BEGIN

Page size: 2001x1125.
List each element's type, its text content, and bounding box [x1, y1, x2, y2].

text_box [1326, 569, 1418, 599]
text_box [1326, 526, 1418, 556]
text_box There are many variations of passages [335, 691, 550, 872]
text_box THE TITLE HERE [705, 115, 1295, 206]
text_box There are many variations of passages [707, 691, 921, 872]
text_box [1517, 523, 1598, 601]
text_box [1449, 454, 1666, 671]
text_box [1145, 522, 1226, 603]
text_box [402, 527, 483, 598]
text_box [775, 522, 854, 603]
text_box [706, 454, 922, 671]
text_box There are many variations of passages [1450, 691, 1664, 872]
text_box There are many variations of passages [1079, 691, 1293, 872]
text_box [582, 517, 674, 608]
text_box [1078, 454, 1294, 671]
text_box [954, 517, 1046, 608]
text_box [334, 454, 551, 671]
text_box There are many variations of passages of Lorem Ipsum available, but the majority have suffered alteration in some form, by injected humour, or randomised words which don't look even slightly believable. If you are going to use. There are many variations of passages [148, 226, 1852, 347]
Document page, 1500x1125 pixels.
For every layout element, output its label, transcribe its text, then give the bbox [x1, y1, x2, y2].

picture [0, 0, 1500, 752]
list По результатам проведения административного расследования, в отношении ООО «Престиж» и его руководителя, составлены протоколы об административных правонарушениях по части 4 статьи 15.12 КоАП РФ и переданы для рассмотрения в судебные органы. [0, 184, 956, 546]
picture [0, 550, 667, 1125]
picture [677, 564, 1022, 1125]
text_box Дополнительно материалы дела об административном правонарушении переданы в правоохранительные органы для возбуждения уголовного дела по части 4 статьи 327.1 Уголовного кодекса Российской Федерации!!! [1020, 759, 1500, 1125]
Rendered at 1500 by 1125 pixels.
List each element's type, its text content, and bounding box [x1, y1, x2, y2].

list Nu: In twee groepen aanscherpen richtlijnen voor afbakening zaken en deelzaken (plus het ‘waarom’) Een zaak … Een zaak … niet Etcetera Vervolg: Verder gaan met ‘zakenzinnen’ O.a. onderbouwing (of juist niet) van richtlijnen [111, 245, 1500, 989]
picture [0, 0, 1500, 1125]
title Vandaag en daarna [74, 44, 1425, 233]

END

* EXERCISE
Line by line, retype all of the entries.

* RESULT
Page size: 2001x1125.
List each element's type, its text content, and bounding box [x1, y1, x2, y2].

text_box [1326, 569, 1418, 599]
text_box [1326, 526, 1418, 556]
text_box There are many variations of passages [335, 691, 550, 872]
text_box THE TITLE HERE [705, 115, 1295, 206]
text_box There are many variations of passages [707, 691, 921, 872]
text_box [1517, 523, 1598, 601]
text_box [1449, 454, 1666, 671]
text_box [1145, 522, 1226, 603]
text_box [402, 527, 483, 598]
text_box [775, 522, 854, 603]
text_box [706, 454, 922, 671]
text_box There are many variations of passages [1450, 691, 1664, 872]
text_box There are many variations of passages [1079, 691, 1293, 872]
text_box [582, 517, 674, 608]
text_box [1078, 454, 1294, 671]
text_box [954, 517, 1046, 608]
text_box [334, 454, 551, 671]
text_box There are many variations of passages of Lorem Ipsum available, but the majority have suffered alteration in some form, by injected humour, or randomised words which don't look even slightly believable. If you are going to use. There are many variations of passages [148, 226, 1852, 347]
Document page, 1500x1125 pixels.
For every layout element, output its label, transcribe its text, then give the bbox [x1, y1, x2, y2].

picture [0, 0, 1500, 752]
list По результатам проведения административного расследования, в отношении ООО «Престиж» и его руководителя, составлены протоколы об административных правонарушениях по части 4 статьи 15.12 КоАП РФ и переданы для рассмотрения в судебные органы. [0, 184, 956, 546]
picture [0, 550, 667, 1125]
picture [677, 564, 1022, 1125]
text_box Дополнительно материалы дела об административном правонарушении переданы в правоохранительные органы для возбуждения уголовного дела по части 4 статьи 327.1 Уголовного кодекса Российской Федерации!!! [1020, 759, 1500, 1125]
Rendered at 1500 by 1125 pixels.
List each element's type, its text content, and bounding box [x1, y1, x2, y2].

list Nu: In twee groepen aanscherpen richtlijnen voor afbakening zaken en deelzaken (plus het ‘waarom’) Een zaak … Een zaak … niet Etcetera Vervolg: Verder gaan met ‘zakenzinnen’ O.a. onderbouwing (of juist niet) van richtlijnen [111, 245, 1500, 989]
picture [0, 0, 1500, 1125]
title Vandaag en daarna [74, 44, 1425, 233]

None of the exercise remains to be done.